_Data for the task_.
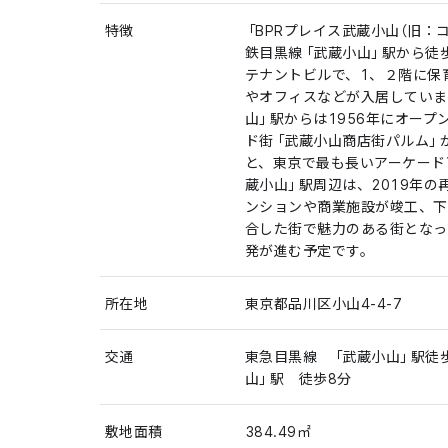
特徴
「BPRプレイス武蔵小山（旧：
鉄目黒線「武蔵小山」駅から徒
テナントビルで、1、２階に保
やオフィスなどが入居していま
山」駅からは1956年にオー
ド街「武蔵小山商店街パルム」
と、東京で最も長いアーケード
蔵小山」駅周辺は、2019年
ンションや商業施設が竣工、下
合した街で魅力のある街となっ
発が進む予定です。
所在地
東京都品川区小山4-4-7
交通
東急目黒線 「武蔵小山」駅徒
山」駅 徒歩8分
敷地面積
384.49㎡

_Action item_.
Could you give the material above again, exactly and without its pictures?

_Written answer_.
特徴
「BPRプレイス武蔵小山（旧：
鉄目黒線「武蔵小山」駅から徒
テナントビルで、1、２階に保
やオフィスなどが入居していま
山」駅からは1956年にオー
ド街「武蔵小山商店街パルム」
と、東京で最も長いアーケード
蔵小山」駅周辺は、2019年
ンションや商業施設が竣工、下
合した街で魅力のある街となっ
発が進む予定です。
所在地
東京都品川区小山4-4-7
交通
東急目黒線 「武蔵小山」駅徒
山」駅 徒歩8分
敷地面積
384.49㎡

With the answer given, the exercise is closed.